Hive - SBCS Archive

Inside The Bee Hive - Jean Beaufort (CC0 1.0)

The Hive is an archive storage server accessible via sftp for the long term storage of files. It has approximately 125TB of ZFS based storage.

The Hive was purchased by SBCS and is managed by ITS Research. It is designed for longer term storage of files. It is backed up only by a matching storage server, held in a different location and synchronised periodically. This mirrored server can be accessed read-only.

Data stored in the Hive is stored in folders labelled by research group, similar to the group shares on Apocrita.

Hive is accessible via sftp or ssh and files can be copied on/off in much the same way as the cluster. Logging in via ssh allows use of standard Linux commands for file transfer only, not for further processing.


Access

To gain access to the Hive you need to send your ssh public key to its-research-support@qmul.ac.uk.

It is possible, by agreement with SBCS, for other Schools and Institutes to gain access to the archive upon request. Please contact us at the above address.
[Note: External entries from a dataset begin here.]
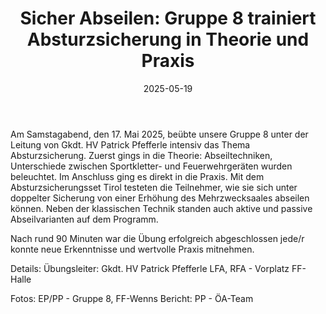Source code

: #+TITLE: Sicher Abseilen: Gruppe 8 trainiert Absturzsicherung in Theorie und Praxis
#+DATE: 2025-05-19
#+FACEBOOK_URL: https://facebook.com/ffwenns/posts/1077048737790911



Am Samstagabend, den 17. Mai 2025, beübte unsere Gruppe 8 unter der Leitung von Gkdt. HV Patrick Pfefferle intensiv das Thema Absturzsicherung. Zuerst gings in die Theorie: Abseiltechniken, Unterschiede zwischen Sportkletter- und Feuerwehrgeräten wurden beleuchtet. Im Anschluss ging es direkt in die Praxis. Mit dem Absturzsicherungsset Tirol testeten die Teilnehmer, wie sie sich unter doppelter Sicherung von einer Erhöhung des Mehrzwecksaales abseilen können. Neben der klassischen Technik standen auch aktive und passive Abseilvarianten auf dem Programm. 

Nach rund 90 Minuten war die Übung erfolgreich abgeschlossen jede/r konnte neue Erkenntnisse und wertvolle Praxis mitnehmen. 

Details:
Übungsleiter: Gkdt. HV Patrick Pfefferle
LFA, RFA - Vorplatz FF-Halle

Fotos: EP/PP - Gruppe 8, FF-Wenns
Bericht: PP - ÖA-Team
The master server, which users can write to, is called hive-master.hpc.qmul.ac.uk.

The slave is called hive-02.hpc.qmul.ac.uk and can be used for read-only access to files, it usually runs about 5-10 minutes behind the master.


Costing

SBCS levy a charge of £60 per TB per annum. Quotas are not currently enforced on the Hive.


Transferring Files

You can transfer files between Hive and Apocrita, using lftp, rsync or scp.

lftp is a command line file transfer client with many nice features. To connect with lftp type:

lftp sftp://hive-master.hpc.qmul.ac.uk

or

lftp fish://hive-master.hpc.qmul.ac.uk

Files can be synchronised using rsync using, where <source> is the file or directories you want to synchronise and <group> the root of your group's directory on the Hive. e.g. SBCS-ClareLab

rsync -avv -e ssh --progress <source> hive-master:/<group>/

Similarly scp would copy the same file

scp file hive-master:/ITSR-General/

You can query how much quota your group is using:

df /<group>

Use in jobs

While files stored on the hive cannot be used within a job on the cluster, it is possible to copy the files from the Hive onto GPFS or temporary file space and then copy them back afterwards.